[Extrait]
------------------------

Cette fin d'année nous a finalement offert des œuvres très variées, mais les vraies réussites — celles qui ne se comptabilisent pas seulement en record de fréquentation — se comptent sur les doigts d'une main... et ne se trouvent pas en France, hélas !

Télévision

Une année-charnière ?

Créée par la nouvelle loi promulguée le 29 juillet 1982, la Haute Autorité de l'audiovisuel, chargée de veiller à l'indépendance des sociétés nationales de radiotélévision, est très officiellement installée par le président de la République, le Premier ministre et les ministres de tutelle le 31 août à la Maison de Radio-France. « La Haute Autorité est la clef de voûte du nouvel édifice audiovisuel », déclare le président François Mitterrand. « Elle est le signe le plus visible de la rupture avec le passé. » « Notre autorité sera ferme et juste », répond Michèle Cotta, présidente de cette commission de neuf sages, qui assure en outre que son double souci sera celui « du pluralisme et de la création ». La Haute Autorité confirme Pierre Desgraupes à la présidence d'Antenne 2 et nomme Michel May à la tête de TF1 en remplacement de Michel Boutet, et André Holleaux à FR3 à la place de Guy Thomas.

------------------------

[Données présentées]
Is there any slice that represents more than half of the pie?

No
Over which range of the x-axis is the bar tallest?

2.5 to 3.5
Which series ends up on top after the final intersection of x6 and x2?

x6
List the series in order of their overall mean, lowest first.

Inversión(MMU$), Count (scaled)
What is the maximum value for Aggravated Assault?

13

------------------------

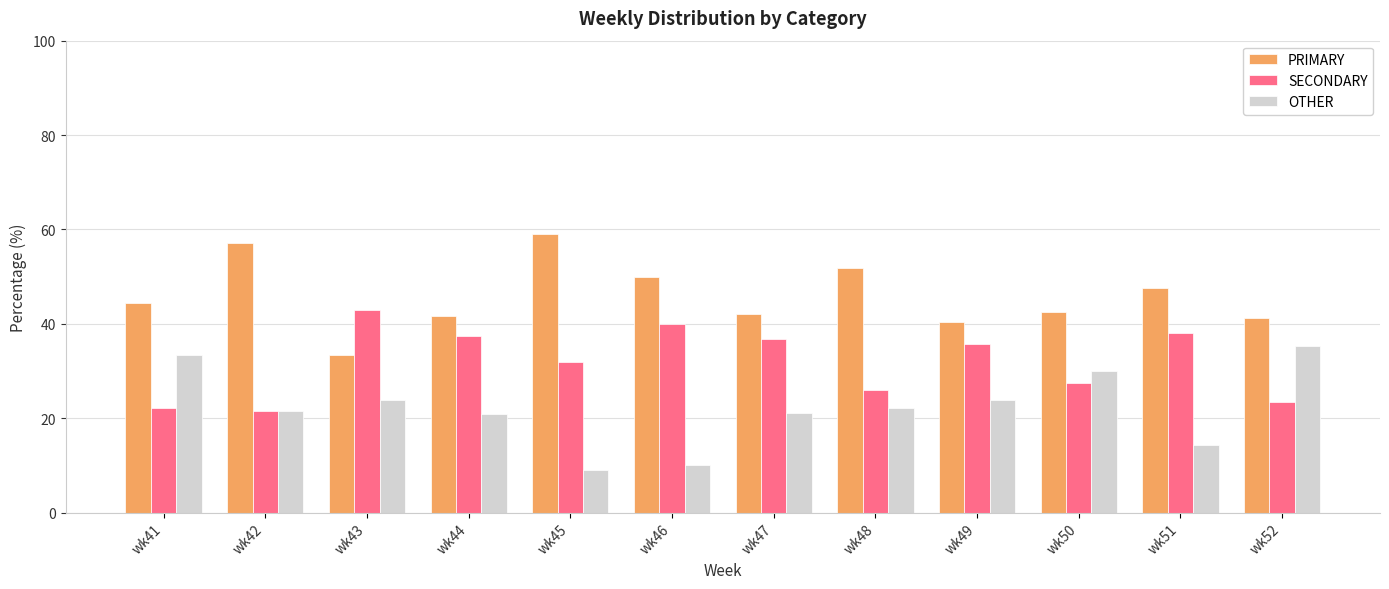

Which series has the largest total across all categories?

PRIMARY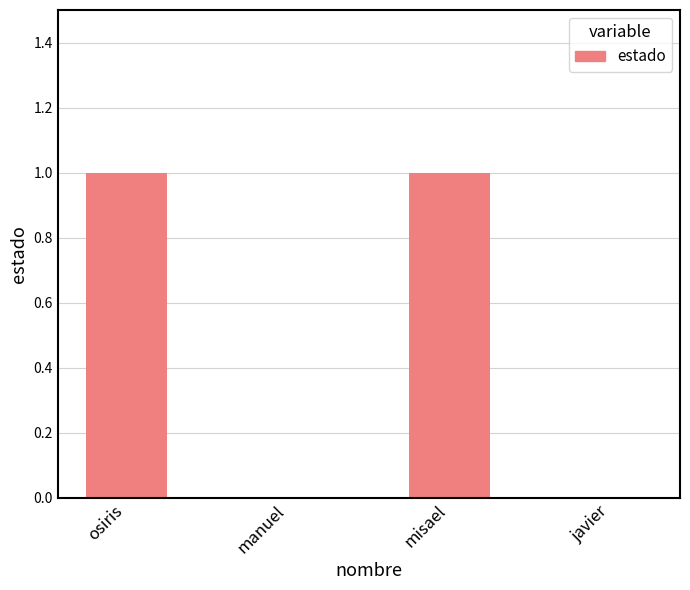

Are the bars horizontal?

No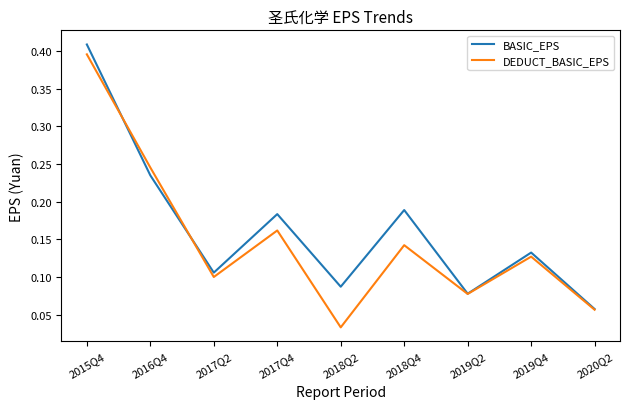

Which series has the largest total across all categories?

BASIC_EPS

------------------------

[Consignes]
A. Répondez aux questions suivantes d'après l'extrait :
(i) Selon la première phrase, les vraies réussites de cette fin d'année se trouvent-elles en France ?
(ii) Qui préside la Haute Autorité de l'audiovisuel ?
(iii) Qui est nommé à la tête de TF1 ?
B. Recopiez le passage de l'extrait de « Cette fin d'année » à « en France, hélas ! ».
Les lignes forment un ensemble indépendant de l'extrait.

[Corrigé]
A.
(i) Non.
(ii) Michèle Cotta.
(iii) Michel May, en remplacement de Michel Boutet.

B.
Cette fin d'année nous a finalement offert des œuvres très variées, mais les vraies réussites — celles qui ne se comptabilisent pas seulement en record de fréquentation — se comptent sur les doigts d'une main... et ne se trouvent pas en France, hélas !